Previous works have presented the results of successful simulations of fluid injection into naturally fractured shale using a Discrete Element Model (DEM). The simulations included coupled fluid flow-deformation analysis, failure type and extent calculations, as well as a series of parametric analyses. The parameters investigated included: 1) injection rate and its effect on the overall fracturing results, and 2) fluid viscosity, which had a significant influence on the ratio of tensile (mode 1) failure versus shear failure.
With the huge growth in the stimulation of naturally fractured formations such as fractured shales, it is clear that the industry needs new hydraulic fracturing simulation tools beyond the limits imposed by pseudo3D fracturing models.

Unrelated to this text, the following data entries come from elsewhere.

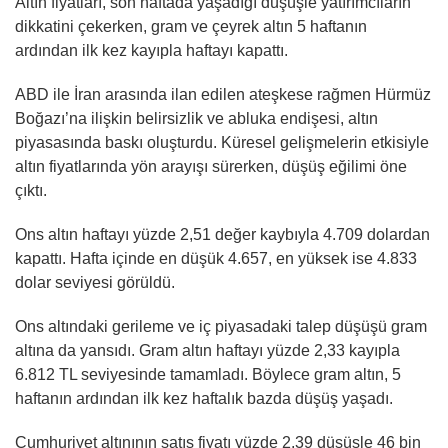
Altın fiyatları, son haftada yaşadığı düşüşle yatırımcıların
dikkatini çekerken, gram ve çeyrek altın 5 haftanın
ardından ilk kez kayıpla haftayı kapattı.
ABD ile İran arasında ilan edilen ateşkese rağmen Hürmüz
Boğazı’na ilişkin belirsizlik ve abluka endişesi, altın
piyasasında baskı oluşturdu. Küresel gelişmelerin etkisiyle
altın fiyatlarında yön arayışı sürerken, düşüş eğilimi öne
çıktı.
Ons altın haftayı yüzde 2,51 değer kaybıyla 4.709 dolardan
kapattı. Hafta içinde en düşük 4.657, en yüksek ise 4.833
dolar seviyesi görüldü.
Ons altındaki gerileme ve iç piyasadaki talep düşüşü gram
altına da yansıdı. Gram altın haftayı yüzde 2,33 kayıpla
6.812 TL seviyesinde tamamladı. Böylece gram altın, 5
haftanın ardından ilk kez haftalık bazda düşüş yaşadı.
Cumhuriyet altınının satış fiyatı yüzde 2,39 düşüşle 46 bin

DEMs, in which both matrix block behavior and fracture behavior are explicitly modeled, offer one option for the specific modeling of hydraulic fracture creation and growth in a naturally fractured formation without, for example, the assumption of bi-planar fracture growth.
In this paper, we extend the previous works to quantify, for fractured shale gas plays, the effect of stress orientation, fluid viscosity, and rock mechanical properties in terms of changes in fracture aperture and transmissivity. Changes in fracture transmissivity directly correlate with improvements in well productivity – the primary goal of the stimulation.
The results of the study provide a means to improve shale completions by understanding the effects of the DFN orientation relative to the stress field, fluid viscosity, and rock mechanical properties on changes in fracture aperture, fracture transmissivity, and formation effective permeability, which directly relate to well productivity.